## Problem 1
Quote the piece on the Jeju naval base below, from "But whose business" up to and including "on their island.".

Excerpted text Start Marker

Jeju: “Island of Peace” in the Crosshairs of War

Some may wonder, how is it possible that a small Korean province called the “Island of Peace” could also have the highest crime rate in all of South Korea? Jeju Island’s population is roughly 500,000, and until recently the island community was characterized by tranquility. Seoul, by contrast, has a population of 10 million, 20 times larger. The answer is in the definition of crime. An 8-year struggle against construction of a massive naval base has been repressed by the Korean authorities with brutal human rights abuses, including an asymmetrical application of the law that has resulted in more than 600 people arrested and more than 400 charged with crimes related to their nonviolent activism at the gates of the Jeju Island, South Korea naval base construction site. Thus the “crime” spike. The offenses range from jaywalking to “obstruction of business,” the latter of which was recently charged against an elderly nun, Sister Stella Soh, for sitting in front of the gates of the naval base, blocking the construction trucks from entering. This means that for the first time in the 200 years of Korean Catholic history, a nun is being indicted for a crime.

But whose business are these anti-imperialist islanders obstructing when they reject the naval base? The Jeju Island naval base is ostensibly for the South Korean military. But it’s well understood that the U.S. military will use the installation. It fits as the crown jewel of President Obama’s “pivot to Asia,” which is essentially a semi-circle of naval and military bases surrounding China. The Jeju Island naval base is also a highly lucrative business venture for Samsung. Yes, the same Samsung that produces cell phones is also building one of the largest military bases in the Pacific basin. In the process Samsung is flagrantly violating international law and trampling the island’s fragile environment and UNESCO World Heritage Sites. The company is literally dynamiting a piece of land that indigenous islanders have worshiped for centuries. It is the most sacred spot on their island.

The Korean Navy estimates that the base will be completed in December of 2015. The blueprints describe a fifty hectare naval base that will house 7,000 soldiers, up to twenty-four warships, including two Aegis Destroyers, and six Nuclear Submarines. Considering that each destroyer has up to a 100,000 horsepower engine, it is difficult to see how the base can be considered safe for an ecologically sensitive environment. 7,000 marines will arrive in Gangjeong, a village with a population of 2,000. Villagers know that this project threatens to erase their entire community.

Excerpted text End Marker
Dataset extract Start Marker

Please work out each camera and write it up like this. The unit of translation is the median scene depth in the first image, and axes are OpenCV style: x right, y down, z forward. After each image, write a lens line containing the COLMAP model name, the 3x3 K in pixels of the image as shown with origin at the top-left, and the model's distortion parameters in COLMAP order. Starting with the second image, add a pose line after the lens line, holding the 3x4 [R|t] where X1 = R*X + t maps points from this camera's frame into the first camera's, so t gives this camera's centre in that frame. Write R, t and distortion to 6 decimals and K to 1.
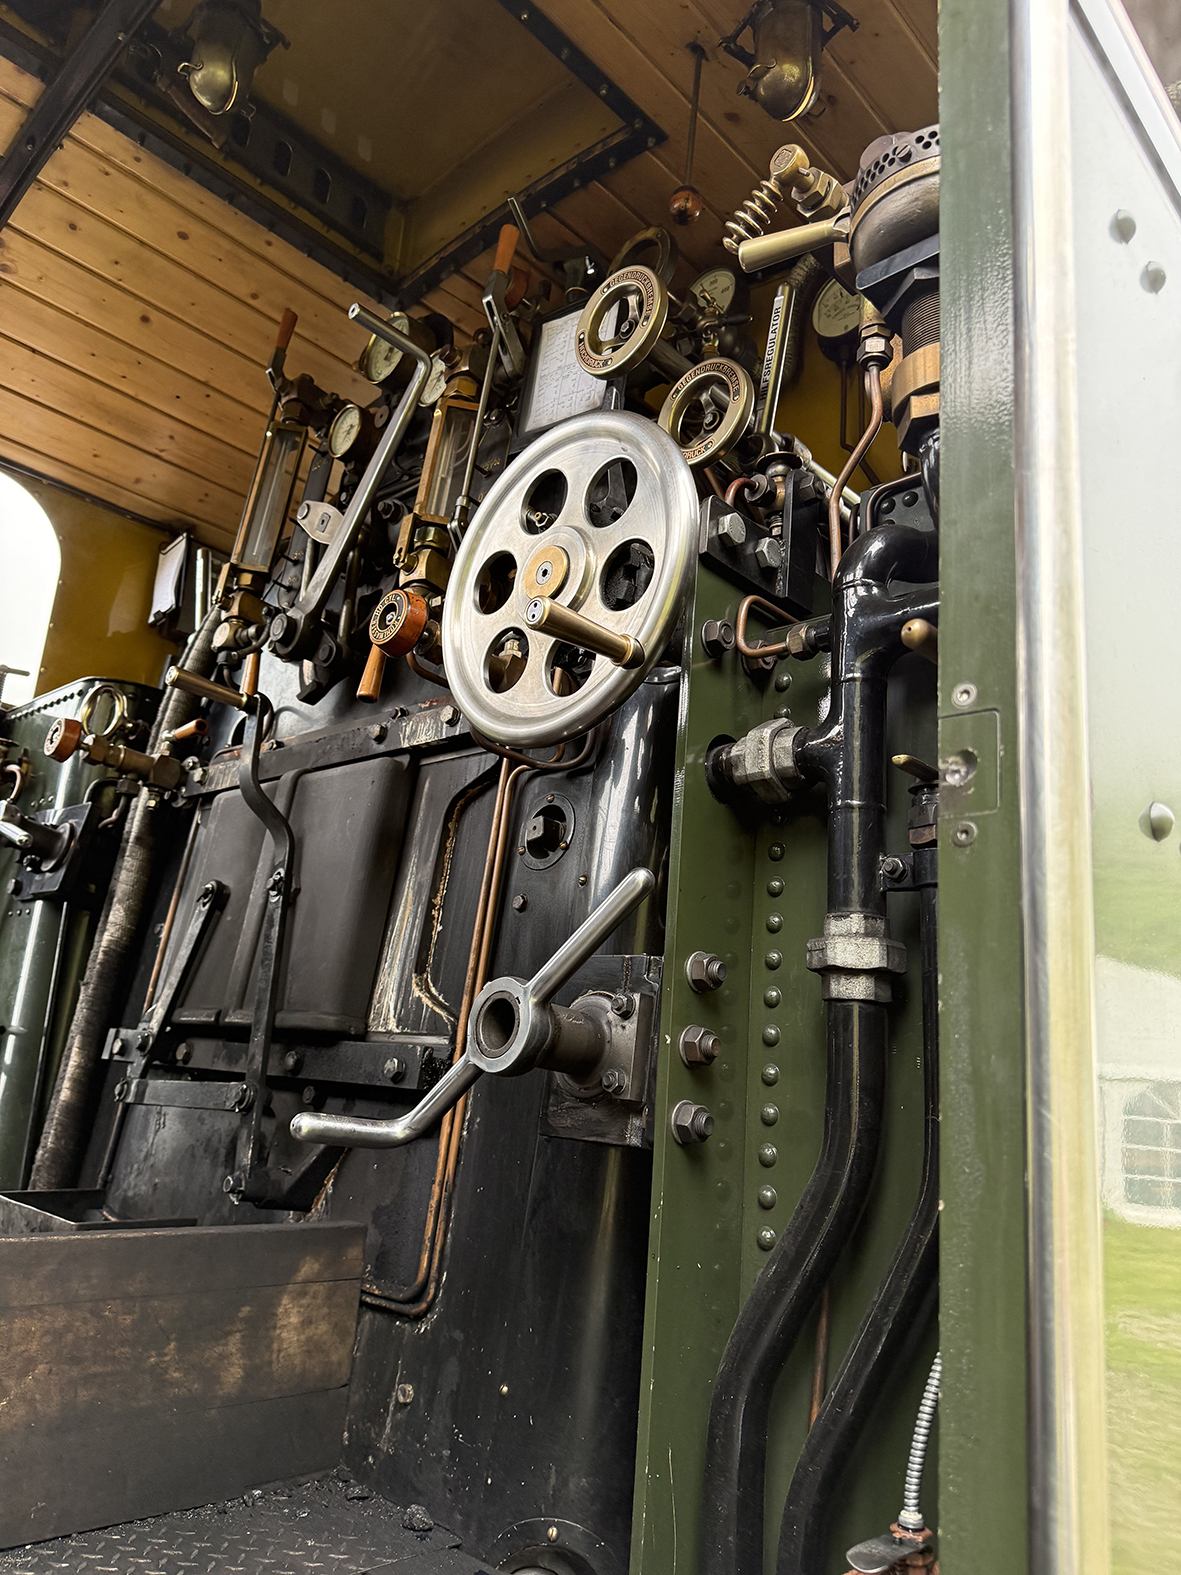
lens RADIAL K [[1085.3, 0, 590.5], [0, 1085.3, 787.5], [0, 0, 1]] dist [0.056872, -0.075415]
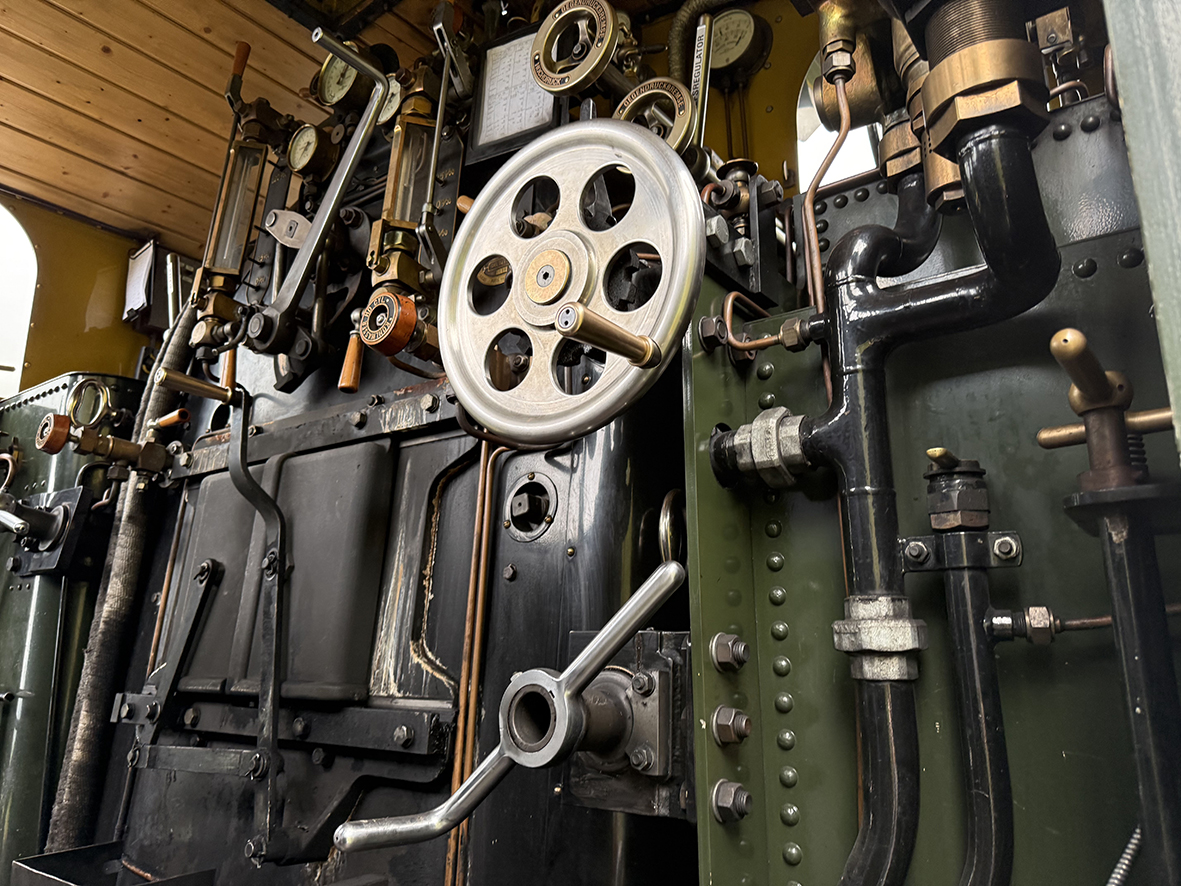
lens RADIAL K [[826.2, 0, 590.5], [0, 826.2, 443.0], [0, 0, 1]] dist [-0.005549, 0.004347]
pose [[0.989772, -0.051338, 0.133104, -0.074523], [0.048252, 0.998489, 0.026312, -0.037001], [-0.134253, -0.019621, 0.990753, 0.137816]]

Dataset extract End Marker

## Problem 2
Print the entire listing that comes after the piece on the Jeju naval base, line for line. Leave the pictures out.

## Answer box 1
But whose business are these anti-imperialist islanders obstructing when they reject the naval base? The Jeju Island naval base is ostensibly for the South Korean military. But it’s well understood that the U.S. military will use the installation. It fits as the crown jewel of President Obama’s “pivot to Asia,” which is essentially a semi-circle of naval and military bases surrounding China. The Jeju Island naval base is also a highly lucrative business venture for Samsung. Yes, the same Samsung that produces cell phones is also building one of the largest military bases in the Pacific basin. In the process Samsung is flagrantly violating international law and trampling the island’s fragile environment and UNESCO World Heritage Sites. The company is literally dynamiting a piece of land that indigenous islanders have worshiped for centuries. It is the most sacred spot on their island.

## Answer box 2
Please work out each camera and write it up like this. The unit of translation is the median scene depth in the first image, and axes are OpenCV style: x right, y down, z forward. After each image, write a lens line containing the COLMAP model name, the 3x3 K in pixels of the image as shown with origin at the top-left, and the model's distortion parameters in COLMAP order. Starting with the second image, add a pose line after the lens line, holding the 3x4 [R|t] where X1 = R*X + t maps points from this camera's frame into the first camera's, so t gives this camera's centre in that frame. Write R, t and distortion to 6 decimals and K to 1.
lens RADIAL K [[1085.3, 0, 590.5], [0, 1085.3, 787.5], [0, 0, 1]] dist [0.056872, -0.075415]
lens RADIAL K [[826.2, 0, 590.5], [0, 826.2, 443.0], [0, 0, 1]] dist [-0.005549, 0.004347]
pose [[0.989772, -0.051338, 0.133104, -0.074523], [0.048252, 0.998489, 0.026312, -0.037001], [-0.134253, -0.019621, 0.990753, 0.137816]]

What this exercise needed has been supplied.